[[ Document passage open ]]

Technology helps draw viewers in: "Because of the sensitivity of the cameras, we were able to get better depth of field than we had previously. So rather than the animals being two-dimensional, because there's such a short depth of field, you get a sense of them being in their habitat."
But once they got to their level, the filmmakers actually tried to film those creatures as if they were working with much larger animals. Gunton said that they asked themselves, "How would you film this if this were a cheetah instead of an elephant shrew? Suddenly a little animal can feel like it's got the same dramatic and extraordinary life as perhaps a more familiar big one."
That's especially evident in the sequence with an elephant shrew in Africa. Gunton said that to him, it "seems like it's out of Jurassic Park, being chased by this lizard down its trail, shot in super slow-motion. We managed to track with it as it's running around its track and screeching round the corner, and dust flies toward the camera, and it's shot at a thousand frames per second. It's pretty dramatic stuff, but that animal is only the size of a hamster."

[[ Document passage closed ]]
[[ Data to examine open ]]

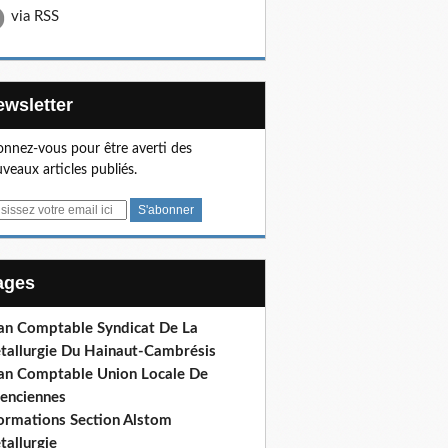
via RSS
Newsletter
nnez-vous pour être averti des
veaux articles publiés.
Pages
lan Comptable Syndicat De La
tallurgie Du Hainaut-Cambrésis
lan Comptable Union Locale De
lenciennes
formations Section Alstom
tallurgie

[[ Data to examine closed ]]

### Work instruction
Transcribe the entire passage on filming small animals word for word. The data has no connection to the passage on filming small animals.

### Answer below
Technology helps draw viewers in: "Because of the sensitivity of the cameras, we were able to get better depth of field than we had previously. So rather than the animals being two-dimensional, because there's such a short depth of field, you get a sense of them being in their habitat."
But once they got to their level, the filmmakers actually tried to film those creatures as if they were working with much larger animals. Gunton said that they asked themselves, "How would you film this if this were a cheetah instead of an elephant shrew? Suddenly a little animal can feel like it's got the same dramatic and extraordinary life as perhaps a more familiar big one."
That's especially evident in the sequence with an elephant shrew in Africa. Gunton said that to him, it "seems like it's out of Jurassic Park, being chased by this lizard down its trail, shot in super slow-motion. We managed to track with it as it's running around its track and screeching round the corner, and dust flies toward the camera, and it's shot at a thousand frames per second. It's pretty dramatic stuff, but that animal is only the size of a hamster."